§ Work required:
Swap every "CHECK STOCK" in the lines below for "SEE STOCK" and leave everything else as it is. Give back only the text, without the pictures.

§ Data for this task:
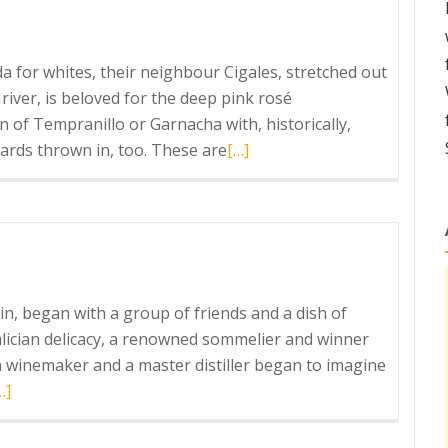
da for whites, their neighbour Cigales, stretched out
river, is beloved for the deep pink rosé
n of Tempranillo or Garnacha with, historically,
Read
yards thrown in, too. These are
[…]
more
about
Cigales
Clarete
in, began with a group of friends and a dish of
Galician delicacy, a renowned sommelier and winner
n winemaker and a master distiller began to imagine
ead
…]
ore
bout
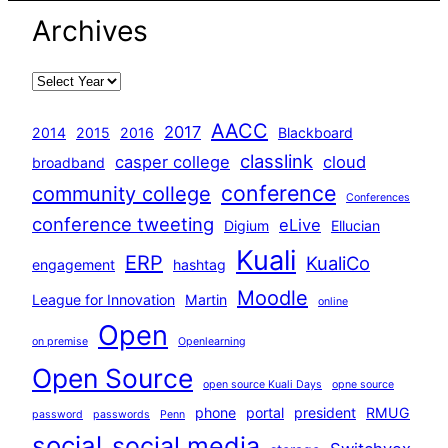
Archives
AACC
2017
2014
2015
2016
Blackboard
classlink
casper college
cloud
broadband
conference
community college
Conferences
conference tweeting
eLive
Digium
Ellucian
Kuali
ERP
KualiCo
engagement
hashtag
Moodle
League for Innovation
Martin
online
Open
on premise
Openlearning
Open Source
open source Kuali Days
opne source
phone
portal
president
RMUG
password
passwords
Penn
social
social media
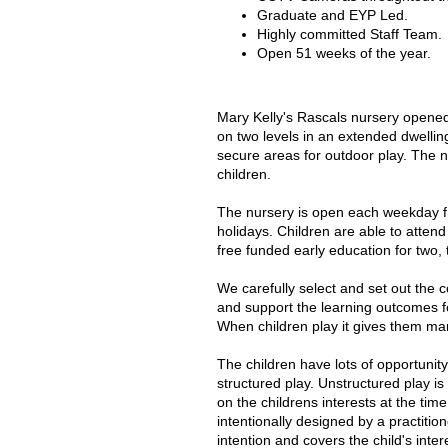
Graduate and EYP Led.
Highly committed Staff Team.
Open 51 weeks of the year.
Mary Kelly's Rascals nursery opened
on two levels in an extended dwellin
secure areas for outdoor play. The 
children.
The nursery is open each weekday f
holidays. Children are able to attend
free funded early education for two, 
We carefully select and set out the 
and support the learning outcomes f
When children play it gives them man
The children have lots of opportunity
structured play. Unstructured play i
on the childrens interests at the tim
intentionally designed by a practitio
intention and covers the child's inter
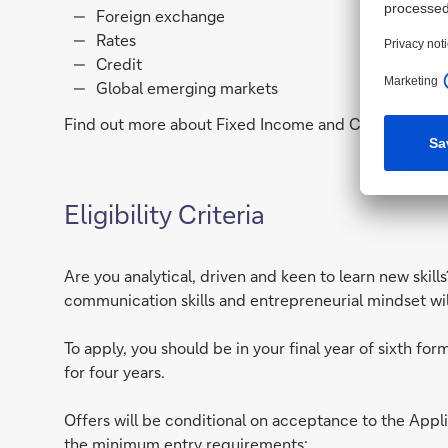
Foreign exchange
Rates
Credit
Global emerging markets
Find out more about Fixed Income and Currencies an
Eligibility Criteria
Are you analytical, driven and keen to learn new skil
communication skills and entrepreneurial mindset will 
To apply, you should be in your final year of sixth f
for four years.
Offers will be conditional on acceptance to the Ap
the minimum entry requirements:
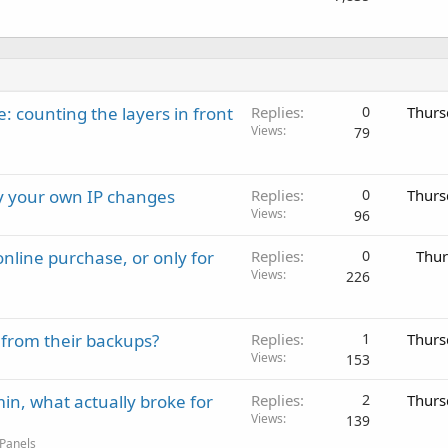
: counting the layers in front
Replies
0
Thurs
Views
79
ay your own IP changes
Replies
0
Thurs
Views
96
nline purchase, or only for
Replies
0
Thur
Views
226
 from their backups?
Replies
1
Thurs
Views
153
in, what actually broke for
Replies
2
Thurs
Views
139
 Panels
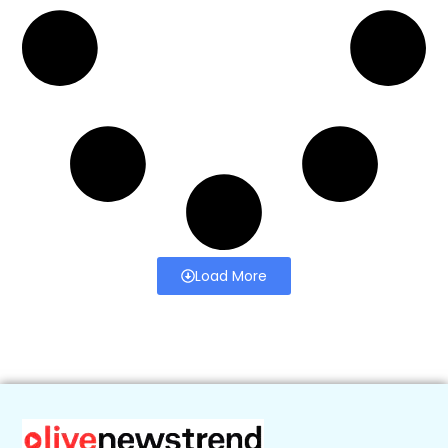
Load More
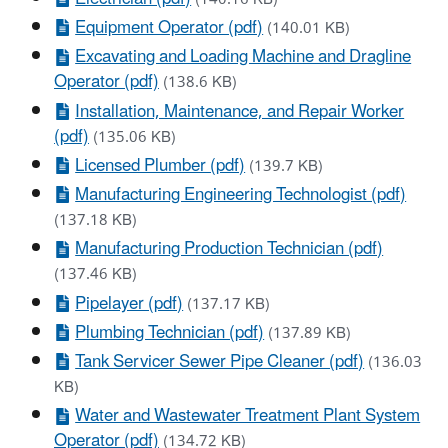
Equipment Operator (pdf)
(140.01 KB)
Excavating and Loading Machine and Dragline
Operator (pdf)
(138.6 KB)
Installation, Maintenance, and Repair Worker
(pdf)
(135.06 KB)
Licensed Plumber (pdf)
(139.7 KB)
Manufacturing Engineering Technologist (pdf)
(137.18 KB)
Manufacturing Production Technician (pdf)
(137.46 KB)
Pipelayer (pdf)
(137.17 KB)
Plumbing Technician (pdf)
(137.89 KB)
Tank Servicer Sewer Pipe Cleaner (pdf)
(136.03
KB)
Water and Wastewater Treatment Plant System
Operator (pdf)
(134.72 KB)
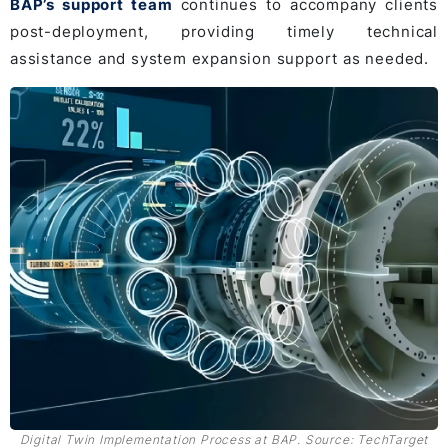
BAP’s support team
continues to accompany clients
post-deployment, providing timely technical
assistance and system expansion support as needed.
Digital Twin Implementation Process at BAP. Source: TechTarget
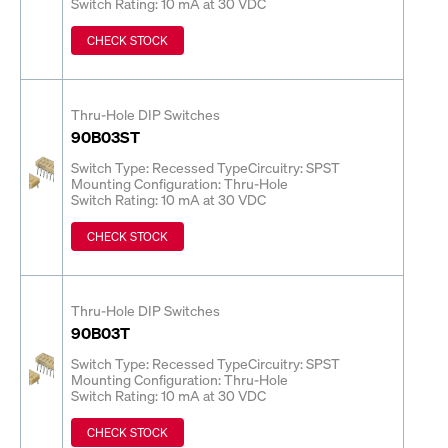
Switch Rating: 10 mA at 30 VDC
CHECK STOCK
Thru-Hole DIP Switches
90B03ST
Switch Type: Recessed Type
Circuitry: SPST
Mounting Configuration: Thru-Hole
Switch Rating: 10 mA at 30 VDC
CHECK STOCK
Thru-Hole DIP Switches
90B03T
Switch Type: Recessed Type
Circuitry: SPST
Mounting Configuration: Thru-Hole
Switch Rating: 10 mA at 30 VDC
CHECK STOCK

§ Answer space:
da for whites, their neighbour Cigales, stretched out
river, is beloved for the deep pink rosé
n of Tempranillo or Garnacha with, historically,
Read
yards thrown in, too. These are
[…]
more
about
Cigales
Clarete
in, began with a group of friends and a dish of
Galician delicacy, a renowned sommelier and winner
n winemaker and a master distiller began to imagine
ead
…]
ore
bout
Archives
AACC
2017
2014
2015
2016
Blackboard
classlink
casper college
cloud
broadband
conference
community college
Conferences
conference tweeting
eLive
Digium
Ellucian
Kuali
ERP
KualiCo
engagement
hashtag
Moodle
League for Innovation
Martin
online
Open
on premise
Openlearning
Open Source
open source Kuali Days
opne source
phone
portal
president
RMUG
password
passwords
Penn
social
social media
Graduate and EYP Led.
Highly committed Staff Team.
Open 51 weeks of the year.
Mary Kelly's Rascals nursery opened
on two levels in an extended dwellin
secure areas for outdoor play. The 
children.
The nursery is open each weekday f
holidays. Children are able to attend
free funded early education for two, 
We carefully select and set out the 
and support the learning outcomes f
When children play it gives them man
The children have lots of opportunity
structured play. Unstructured play i
on the childrens interests at the tim
intentionally designed by a practitio
intention and covers the child's inter
Foreign exchange
Rates
Credit
Global emerging markets
Find out more about Fixed Income and Currencies an
Eligibility Criteria
Are you analytical, driven and keen to learn new skil
communication skills and entrepreneurial mindset will 
To apply, you should be in your final year of sixth f
for four years.
Offers will be conditional on acceptance to the Ap
the minimum entry requirements:
: counting the layers in front
Replies
0
Thurs
Views
79
ay your own IP changes
Replies
0
Thurs
Views
96
nline purchase, or only for
Replies
0
Thur
Views
226
 from their backups?
Replies
1
Thurs
Views
153
in, what actually broke for
Replies
2
Thurs
Views
139
 Panels
Load More
Equipment Operator (pdf)
(140.01 KB)
Excavating and Loading Machine and Dragline
Operator (pdf)
(138.6 KB)
Installation, Maintenance, and Repair Worker
(pdf)
(135.06 KB)
Licensed Plumber (pdf)
(139.7 KB)
Manufacturing Engineering Technologist (pdf)
(137.18 KB)
Manufacturing Production Technician (pdf)
(137.46 KB)
Pipelayer (pdf)
(137.17 KB)
Plumbing Technician (pdf)
(137.89 KB)
Tank Servicer Sewer Pipe Cleaner (pdf)
(136.03
KB)
Water and Wastewater Treatment Plant System
Operator (pdf)
(134.72 KB)
BAP’s support team
continues to accompany clients
post-deployment, providing timely technical
assistance and system expansion support as needed.
Digital Twin Implementation Process at BAP. Source: TechTarget
Switch Rating: 10 mA at 30 VDC
SEE STOCK
Thru-Hole DIP Switches
90B03ST
Switch Type: Recessed Type
Circuitry: SPST
Mounting Configuration: Thru-Hole
Switch Rating: 10 mA at 30 VDC
SEE STOCK
Thru-Hole DIP Switches
90B03T
Switch Type: Recessed Type
Circuitry: SPST
Mounting Configuration: Thru-Hole
Switch Rating: 10 mA at 30 VDC
SEE STOCK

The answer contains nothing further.